Ballet School Drop-Out
Always a trend-setter, I was rocking Danskins and tutus way before it was cool. With a Ring Ding in one hand and a Barbie in the other, I would dance my way through each room of the house. It was obvious, to me at least, that I was meant to be a dancer. But, sadly, by age four I was a ballet school drop-out. Over the years I went on to become a jazz dance drop-out, ballroom dance drop-out, hip-hop drop-out, and most recently a Zumba drop-out. This may not seem like a big deal to you, but for me it was a HUGE problem. You see, I have always loved to dance.
I’m just not a “dancer.”
Truth be told, I have this itty-bitty problem which has put a damper on my dance pursuits— I cannot follow choreographed moves. I don’t know exactly why but it must be the same reason that I can’t follow recipes or driving direction– and unfortunately they don’t make a GPS for a dance class! Oddly enough, over the years this has not deterred me from trying to find the right dance class for ME. I searched and dreamed of a class with ZERO choreography. A place for “my kind,” because I knew deep down that I was not alone on this uncoordinated journey. My search turned up empty.
Fortunately, besides being a dancer-wannabe, I had a day job as an entrepreneur. Clearly staring me in the face was an unmet need so I set out to fill it. First a market test. I created a class at my gym called Dance Party. We turned off the lights and turned on the disco ball and I was in heaven dancing crazy in my Lululemons. It was AMAZING!! Problem was that nobody else thought so. I quickly learned that most people who go to classes want instruction. They want some choreography. Oops.
Undeterred, I marched on…
By chance, while de-stressing at the Kripalu Center for Yoga and Health, I walked into the noon class called Yoga Dance and quickly realized there was NO choreography and people were having a blast. I was so excited that I ended signing up for teacher training and kept going back for more over the next six months. I learned so much in my various trainings at Kripalu, but surprisingly little about dance moves. Instead, I learned how to take off my armor, show my vulnerabilities, share my wisdom and slay my dragons all at the same time.

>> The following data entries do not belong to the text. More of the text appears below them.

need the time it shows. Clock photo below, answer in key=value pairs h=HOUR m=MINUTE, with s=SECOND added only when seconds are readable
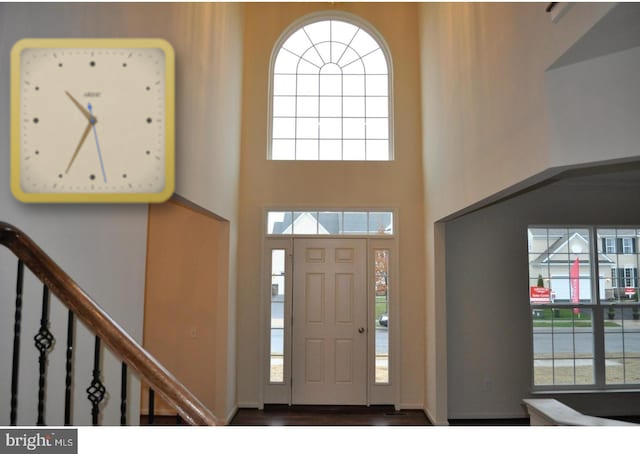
h=10 m=34 s=28
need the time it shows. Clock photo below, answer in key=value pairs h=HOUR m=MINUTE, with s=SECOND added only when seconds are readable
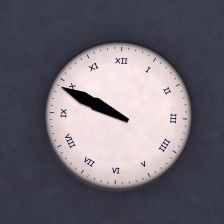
h=9 m=49
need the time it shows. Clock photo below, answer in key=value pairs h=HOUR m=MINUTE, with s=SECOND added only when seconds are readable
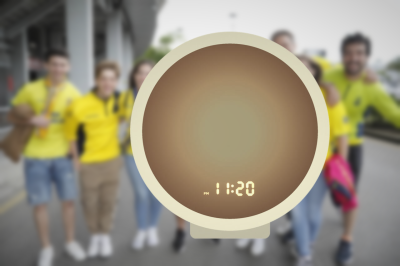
h=11 m=20
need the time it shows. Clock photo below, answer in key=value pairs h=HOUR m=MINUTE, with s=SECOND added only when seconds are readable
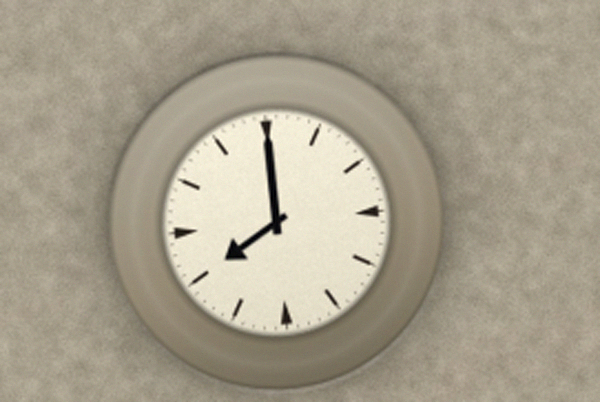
h=8 m=0
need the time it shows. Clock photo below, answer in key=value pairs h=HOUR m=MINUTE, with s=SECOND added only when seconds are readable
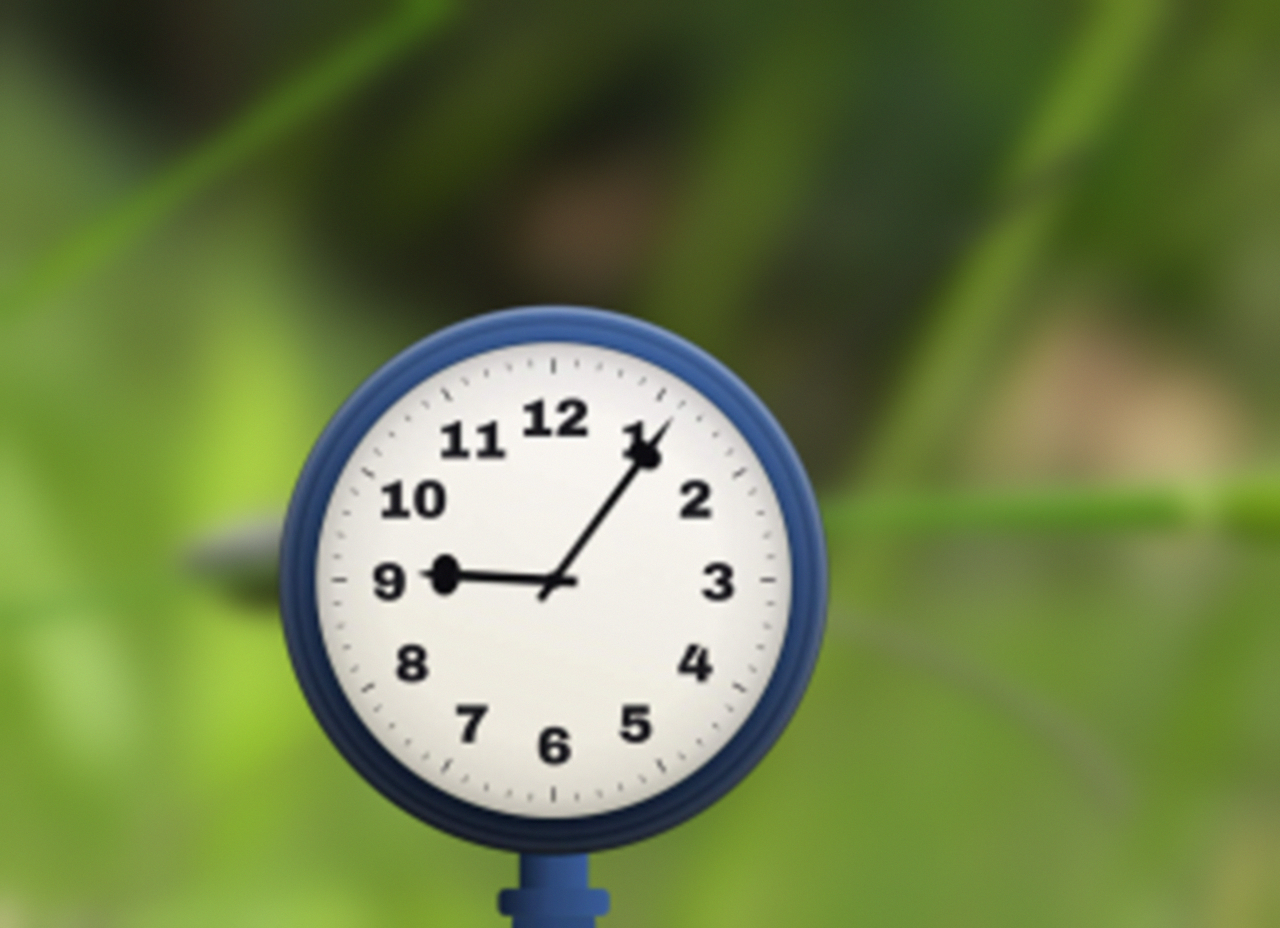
h=9 m=6
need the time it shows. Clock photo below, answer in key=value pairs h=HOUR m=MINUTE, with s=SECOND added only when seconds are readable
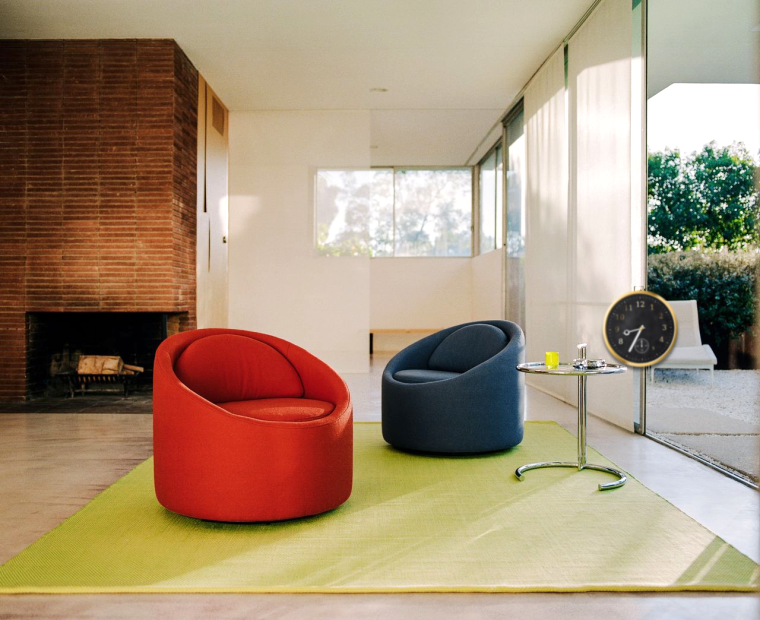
h=8 m=35
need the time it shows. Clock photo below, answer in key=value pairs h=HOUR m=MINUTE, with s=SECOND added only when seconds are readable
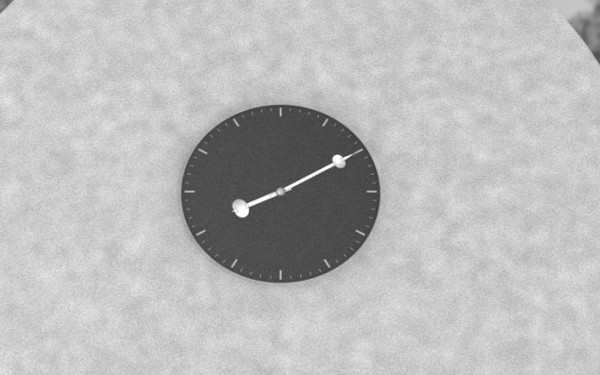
h=8 m=10
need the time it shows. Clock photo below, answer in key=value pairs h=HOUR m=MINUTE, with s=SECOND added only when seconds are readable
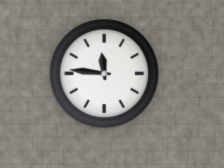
h=11 m=46
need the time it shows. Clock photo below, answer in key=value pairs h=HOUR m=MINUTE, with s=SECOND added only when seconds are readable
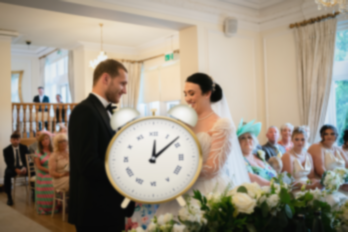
h=12 m=8
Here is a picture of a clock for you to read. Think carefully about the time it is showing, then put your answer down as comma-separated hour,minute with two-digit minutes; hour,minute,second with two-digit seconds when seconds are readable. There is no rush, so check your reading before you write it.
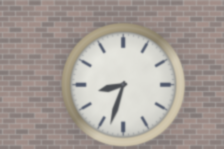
8,33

What I finally learned was that dance is not about following someone else’s moves but rather it is emotional expression in its purest form. It is laughter. It is tears. It is romance, despair, elation, and frustration all at the same time disguised as shimmies and shakes. No wonder I couldn’t follow someone else’s steps.
I went home and created my own class called Spirit Groove, where I have been able to not only find my own voice, but to help others feel empowered and sexy and happy. Together we breathe and stretch and dance our hearts out and make lots of noise and then peacefully relax. The best part is that there is NO CHOREOGRAPHY, just suggestions. We laugh and cry and sweat. It is magical and it is what I have been searching for my whole life.